» Dataset records:
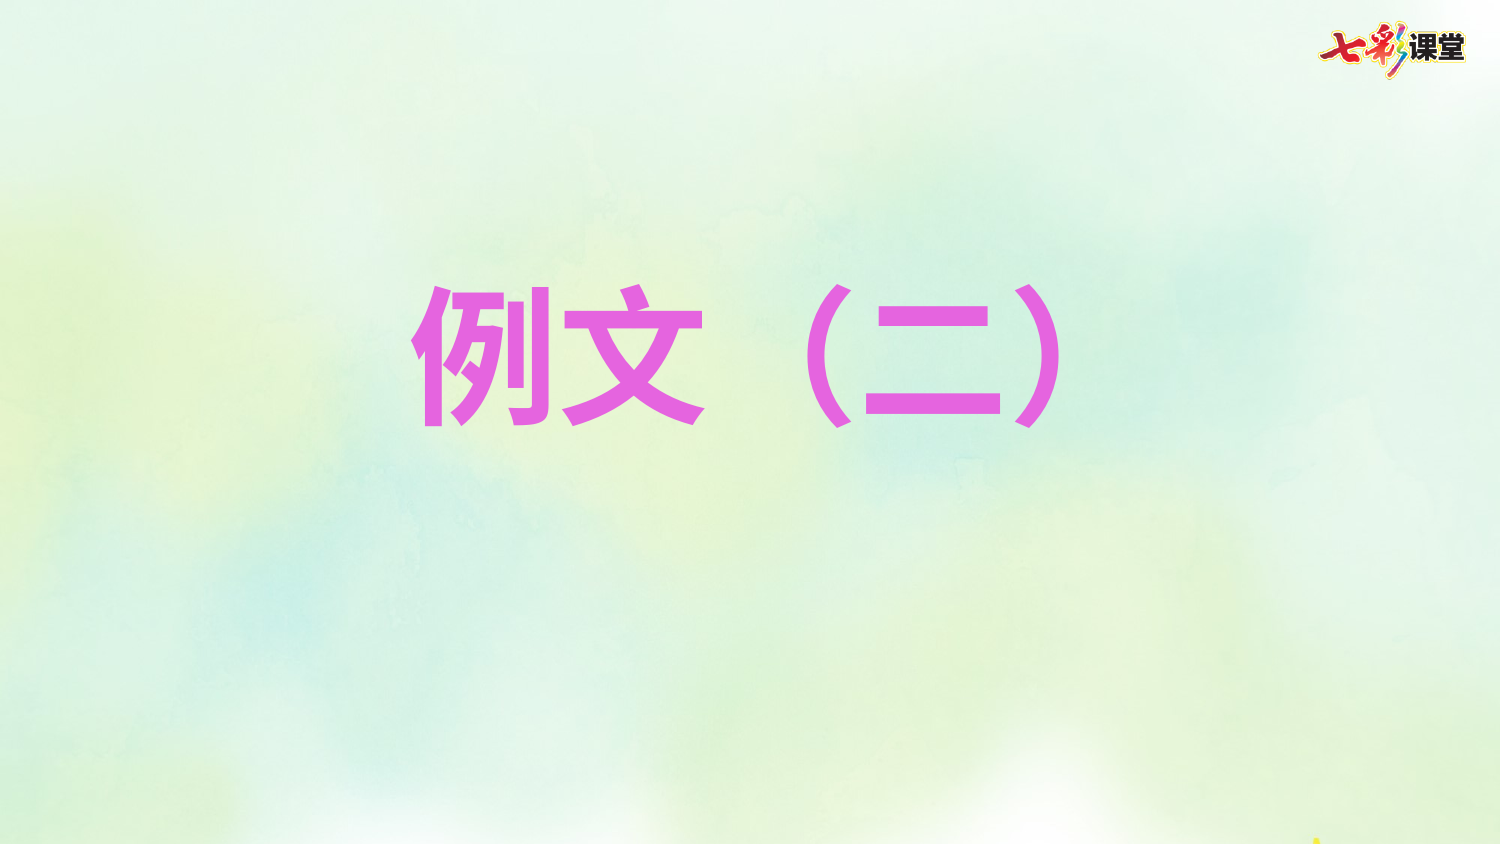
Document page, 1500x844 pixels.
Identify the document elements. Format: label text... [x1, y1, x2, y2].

picture [0, 0, 1500, 844]
text_box 例文（二） [312, 256, 1254, 452]
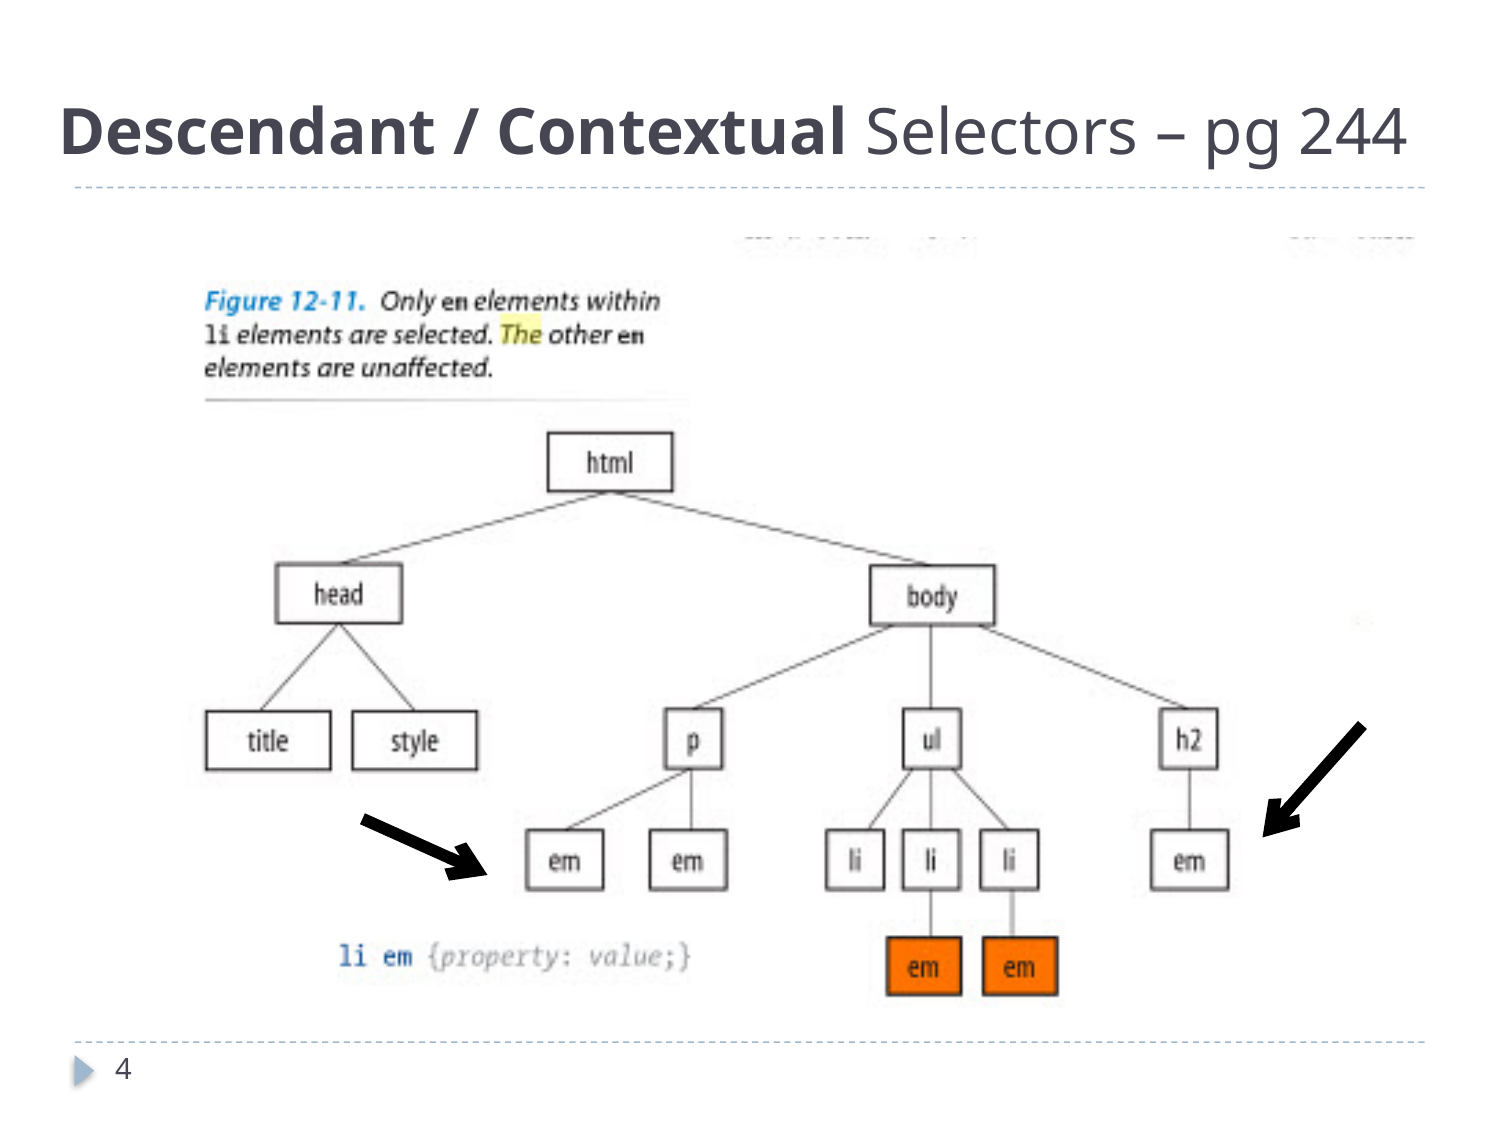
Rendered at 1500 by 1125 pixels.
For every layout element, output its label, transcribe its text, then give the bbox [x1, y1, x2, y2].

slide_number 4 [100, 1042, 426, 1103]
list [117, 237, 1416, 1026]
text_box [1262, 724, 1363, 838]
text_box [362, 818, 488, 876]
title Descendant / Contextual Selectors – pg 244 [43, 12, 1457, 175]
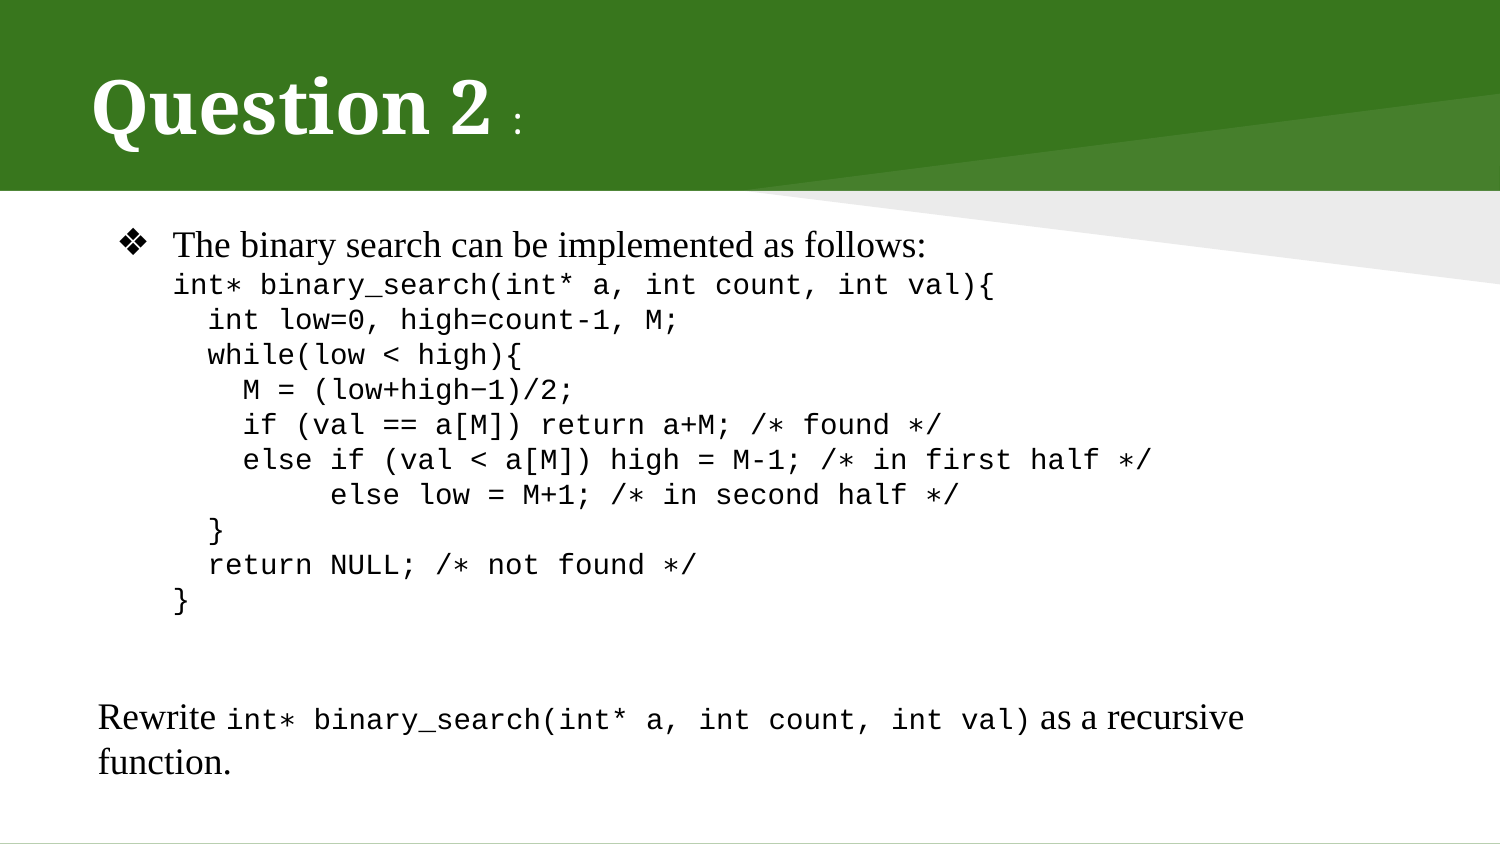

» What is required:
Say how many lines of the records include the word "pixels", and give nothing but the number.

» Answer for the task:
2